Chen shifted his focus from developing popular triple-A games such as Guitar Hero and Call of Duty to top-grossing mobile games at Scopely.

There, he was chief game designer at the studio, which was eventually acquired for $4.9 billion. He also led the team building augmented reality experiences at Snap. As CPO and sole developer of Lil Snack’s games and platform, Chen now focuses on “finding the fun” in ingeniously designed daily games that intertwine strategies, catapulting audience reach and engagement through pop culture and play.

Can AI provide the art for a game like this?

Generative AI can’t be trusted yet to make a game all by itself, Chen said.

He added, “To be honest, like I don’t think we really want to live in that place.”

Berman sees Lil Snack as human editorialized and AI powered.

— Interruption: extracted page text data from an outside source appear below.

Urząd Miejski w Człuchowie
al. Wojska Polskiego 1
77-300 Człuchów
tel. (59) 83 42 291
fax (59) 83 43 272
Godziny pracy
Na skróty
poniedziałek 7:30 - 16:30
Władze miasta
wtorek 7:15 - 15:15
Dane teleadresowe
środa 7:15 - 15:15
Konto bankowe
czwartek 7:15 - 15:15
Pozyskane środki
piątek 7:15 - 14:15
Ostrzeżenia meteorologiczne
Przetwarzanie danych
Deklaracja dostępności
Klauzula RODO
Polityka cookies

“The emergence of AI superpowers our ability to release games at the scale we are, but more importantly brings to life an entirely new kind of game developer, diversifying who can become a game developer,” he said. “Our tools power content creators of all sorts to now become game developers. We are ramping up a team of content creators led by Tanner Greenring (who made quizzes for Buzzfeed for over a decade) to lean into making games for publishers, media companies, brands and more. Our games are always human editorialized and designed.”

He added, “AI is not funny, clever or able to tap into pop-culture trends. That is a very human experience which requires thoughtful, creative and talented content creators to fuse into the games. We intend to build a deep and diverse team of content creators to tap into categories of the cultural zeitgeist.”

They start with an idea like something funny for a Beyonce-inspired game. Then they send custom prompts to the AI to generate ideas for the type of game and then they go back and forth and tune it.

Berman also said in our earlier interview, “And with continued success, we intend to invest further to create more job opportunities in order to build an even better product for consumers. We have found the new AI tools also enable other creatives to step into the game development process, often for the first time, leading to new takes on game design. Fresh perspectives will be critical to our success, as we tackle a very big vision of bringing play into industries outside the traditional games space.”